By Scott Kanosky
Investing.com – Shares in Television Francaise 1 SA (EPA 🙂 and M6 Group (EPA :), France’s two largest private broadcasters, fell on Monday after they called off a planned merger due to ongoing antitrust concerns.
In a statement late last week, the two companies claimed the “strategic logic” of the link was scrapped because France’s competition authorities had demanded that any proposed deal include a divestment from one of TF1 TV or M6 TV channels.
The two companies added that “the parties regret that the competition authority did not take into account the speed and extent of the changes sweeping the French broadcasting sector.” “They still firmly believe that the merger of the TF1 and M6 groupset would have provided an adequate response to the challenges brought about by the increasing competition from international platforms.”
The joint entity between TF1 and M6 would have created a major new player in French television, and was seen as a possible response to the growing popularity of US streaming platforms such as Netflix (NASDAQ 🙂 and Amazon Prime.
However, French competition authorities warned that the combined business would have controlled up to three-quarters of the country’s TV advertising market and given it greater leverage in negotiations with distributors.

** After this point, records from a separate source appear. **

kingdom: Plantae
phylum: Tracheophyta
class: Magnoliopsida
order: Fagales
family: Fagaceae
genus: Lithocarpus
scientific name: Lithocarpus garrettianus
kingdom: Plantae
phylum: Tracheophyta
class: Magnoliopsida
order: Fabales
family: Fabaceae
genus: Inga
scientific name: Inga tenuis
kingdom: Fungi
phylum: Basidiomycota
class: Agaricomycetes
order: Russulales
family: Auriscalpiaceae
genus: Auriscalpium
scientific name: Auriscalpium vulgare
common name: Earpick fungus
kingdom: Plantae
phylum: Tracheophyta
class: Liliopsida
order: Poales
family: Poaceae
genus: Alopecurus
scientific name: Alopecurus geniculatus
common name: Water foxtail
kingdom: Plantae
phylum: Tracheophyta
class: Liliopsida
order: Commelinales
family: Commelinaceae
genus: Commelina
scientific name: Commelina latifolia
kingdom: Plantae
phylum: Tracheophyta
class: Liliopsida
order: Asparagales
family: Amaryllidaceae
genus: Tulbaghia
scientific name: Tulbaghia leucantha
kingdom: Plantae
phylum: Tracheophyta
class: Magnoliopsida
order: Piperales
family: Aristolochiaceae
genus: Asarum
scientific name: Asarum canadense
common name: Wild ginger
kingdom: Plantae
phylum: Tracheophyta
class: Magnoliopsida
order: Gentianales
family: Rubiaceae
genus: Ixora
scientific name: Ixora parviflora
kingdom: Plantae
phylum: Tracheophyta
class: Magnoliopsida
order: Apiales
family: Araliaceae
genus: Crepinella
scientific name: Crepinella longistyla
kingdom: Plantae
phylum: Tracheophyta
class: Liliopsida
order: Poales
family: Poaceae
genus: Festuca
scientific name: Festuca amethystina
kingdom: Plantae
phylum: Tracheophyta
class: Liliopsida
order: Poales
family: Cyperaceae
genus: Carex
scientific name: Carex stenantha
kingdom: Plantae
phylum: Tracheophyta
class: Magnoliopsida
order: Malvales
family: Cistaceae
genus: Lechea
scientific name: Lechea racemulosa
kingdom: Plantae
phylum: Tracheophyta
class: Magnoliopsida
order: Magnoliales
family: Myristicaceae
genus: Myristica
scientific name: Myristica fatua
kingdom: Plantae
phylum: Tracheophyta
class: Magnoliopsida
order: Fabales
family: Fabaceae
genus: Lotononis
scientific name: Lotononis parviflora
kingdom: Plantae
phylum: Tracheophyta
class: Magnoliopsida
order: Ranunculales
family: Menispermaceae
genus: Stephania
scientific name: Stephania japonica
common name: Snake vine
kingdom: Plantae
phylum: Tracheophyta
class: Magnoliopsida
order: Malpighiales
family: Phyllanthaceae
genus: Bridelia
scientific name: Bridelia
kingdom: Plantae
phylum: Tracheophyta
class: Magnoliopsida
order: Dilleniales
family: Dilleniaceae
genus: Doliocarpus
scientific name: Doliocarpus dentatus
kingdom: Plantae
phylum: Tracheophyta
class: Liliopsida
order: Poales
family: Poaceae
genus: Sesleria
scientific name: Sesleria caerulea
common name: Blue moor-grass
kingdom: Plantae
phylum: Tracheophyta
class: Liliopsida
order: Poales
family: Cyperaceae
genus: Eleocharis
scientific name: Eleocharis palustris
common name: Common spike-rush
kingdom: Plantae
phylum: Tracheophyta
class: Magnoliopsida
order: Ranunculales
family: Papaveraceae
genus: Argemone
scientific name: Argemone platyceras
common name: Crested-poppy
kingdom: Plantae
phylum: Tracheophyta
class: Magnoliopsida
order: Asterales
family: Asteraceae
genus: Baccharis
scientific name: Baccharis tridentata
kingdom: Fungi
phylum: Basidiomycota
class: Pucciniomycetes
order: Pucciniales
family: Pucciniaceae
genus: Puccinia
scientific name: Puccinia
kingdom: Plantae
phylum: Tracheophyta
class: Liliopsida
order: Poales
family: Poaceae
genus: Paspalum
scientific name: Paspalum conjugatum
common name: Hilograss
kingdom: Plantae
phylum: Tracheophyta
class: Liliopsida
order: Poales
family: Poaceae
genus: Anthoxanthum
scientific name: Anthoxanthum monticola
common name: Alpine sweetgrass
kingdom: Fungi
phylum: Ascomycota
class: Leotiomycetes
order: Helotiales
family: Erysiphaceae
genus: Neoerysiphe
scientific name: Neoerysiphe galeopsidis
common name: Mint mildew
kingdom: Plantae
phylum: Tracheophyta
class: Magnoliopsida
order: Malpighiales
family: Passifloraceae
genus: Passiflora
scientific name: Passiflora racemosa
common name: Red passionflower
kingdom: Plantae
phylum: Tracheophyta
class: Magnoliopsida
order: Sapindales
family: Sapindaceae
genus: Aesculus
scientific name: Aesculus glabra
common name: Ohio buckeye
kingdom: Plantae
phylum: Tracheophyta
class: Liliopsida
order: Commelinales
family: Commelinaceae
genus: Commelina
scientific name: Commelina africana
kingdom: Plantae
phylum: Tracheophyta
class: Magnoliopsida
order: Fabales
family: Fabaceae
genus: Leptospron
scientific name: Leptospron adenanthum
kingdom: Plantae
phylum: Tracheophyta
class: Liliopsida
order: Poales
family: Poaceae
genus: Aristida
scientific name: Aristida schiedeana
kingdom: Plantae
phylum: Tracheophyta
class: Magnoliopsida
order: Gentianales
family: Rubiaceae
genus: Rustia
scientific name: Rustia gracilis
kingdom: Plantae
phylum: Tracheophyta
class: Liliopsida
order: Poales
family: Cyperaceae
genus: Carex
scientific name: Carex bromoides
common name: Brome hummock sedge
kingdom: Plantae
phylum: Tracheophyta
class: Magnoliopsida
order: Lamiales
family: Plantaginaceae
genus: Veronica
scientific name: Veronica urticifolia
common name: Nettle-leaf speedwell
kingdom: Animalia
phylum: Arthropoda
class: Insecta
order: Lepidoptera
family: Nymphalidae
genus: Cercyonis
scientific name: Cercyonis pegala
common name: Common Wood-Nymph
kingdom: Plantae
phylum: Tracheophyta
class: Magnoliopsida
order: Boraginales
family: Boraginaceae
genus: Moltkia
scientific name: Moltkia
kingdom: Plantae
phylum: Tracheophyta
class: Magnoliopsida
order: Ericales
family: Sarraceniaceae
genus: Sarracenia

The agency also noted that the role of the mobile network operator Bouygues (EPA:) – TF1’s main contributor – In the merger there will be limited competition between the TF1 and the M6. Bouygues was to acquire a 30% stake in the merged group under the terms of the transaction, above a 16% stake in the merged group. Bertelsmann SE & Co KGaA (F :), the father of the German M6.
Puig and Bertelsmann shares fell in late European trading late this morning.